Over the past several decades, Edith Pearlman has staked her claim as one of the all-time great practitioners of the short story. Her incomparable vision, consummate skill, and bighearted spirit have earned her consistent comparisons to Anton Chekhov, John Updike, Alice Munro, Grace Paley, and Frank O'Connor. Her latest work, gathered in this stunning collection of twenty new stories, is an occasion for celebration.
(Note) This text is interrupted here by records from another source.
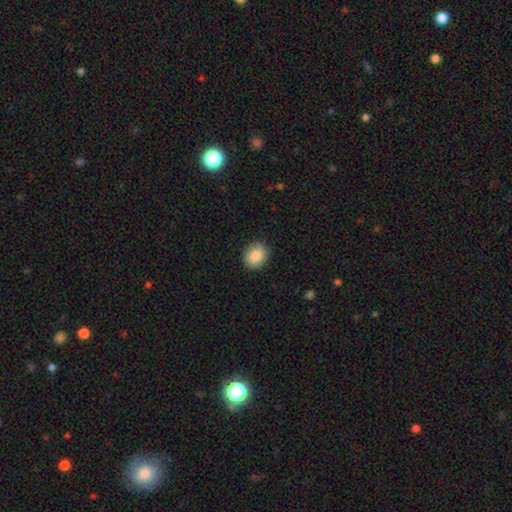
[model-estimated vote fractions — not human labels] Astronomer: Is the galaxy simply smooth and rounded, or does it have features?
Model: smooth — 86%.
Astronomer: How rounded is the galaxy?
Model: round — 62%.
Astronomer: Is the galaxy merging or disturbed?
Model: none — 89%.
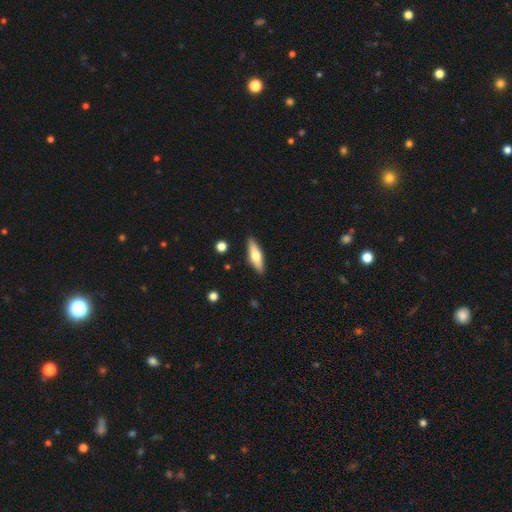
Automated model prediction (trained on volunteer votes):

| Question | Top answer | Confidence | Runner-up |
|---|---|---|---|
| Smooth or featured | smooth | 54% | featured or disk (40%) |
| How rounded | cigar-shaped | 56% | in between (42%) |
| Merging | none | 88% | minor disturbance (9%) |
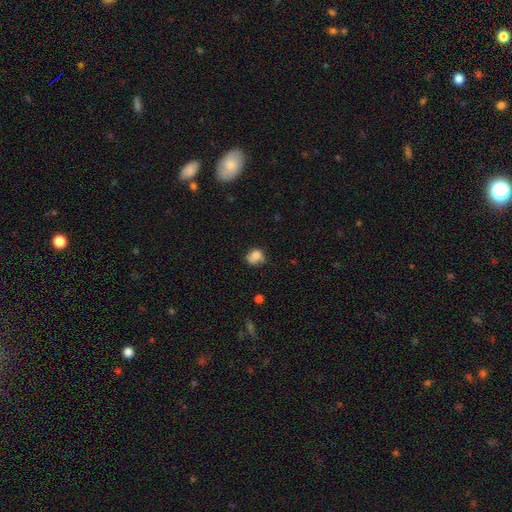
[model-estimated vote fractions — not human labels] A smooth galaxy with no disk features (73%) that is round (68%). Merging: none (44%).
Pearlman writes with warmth about the predicaments of being human. The title story involves an affair, an illegitimate pregnancy, anorexia, and adolescent drug use, but the true excitement comes from the evocation of the interior lives of young Emily Knapp, who wishes she were a bug, and her inner circle. "The Golden Swan" transports the reader to a cruise ship with lavish buffets-and a surprise stowaway-while the lead story, "Tenderfoot," follows a widowed pedicurist searching for love with a new customer anguishing over his own buried trauma. Whether the characters we encounter are a special child with pentachromatic vision, a group of displaced Somali women adjusting to life in suburban Boston, or a staid professor of Latin unsettled by a random invitation to lecture on the mystery of life and death, Pearlman knows each of them intimately and reveals them to us with unsurpassed generosity.
In prose as knowing as it is poetic, Pearlman shines a light on small, devastatingly precise moments to reflect the beauty and grace found in everyday life. Both for its artistry and for the recognizable lives of the characters it renders so exquisitely and compassionately, Honeydew is a collection that will pull readers back time and again. These stories are a crowning achievement for a brilliant career and demonstrate once more that Pearlman is a master of the form whose vision is unfailingly wise and forgiving.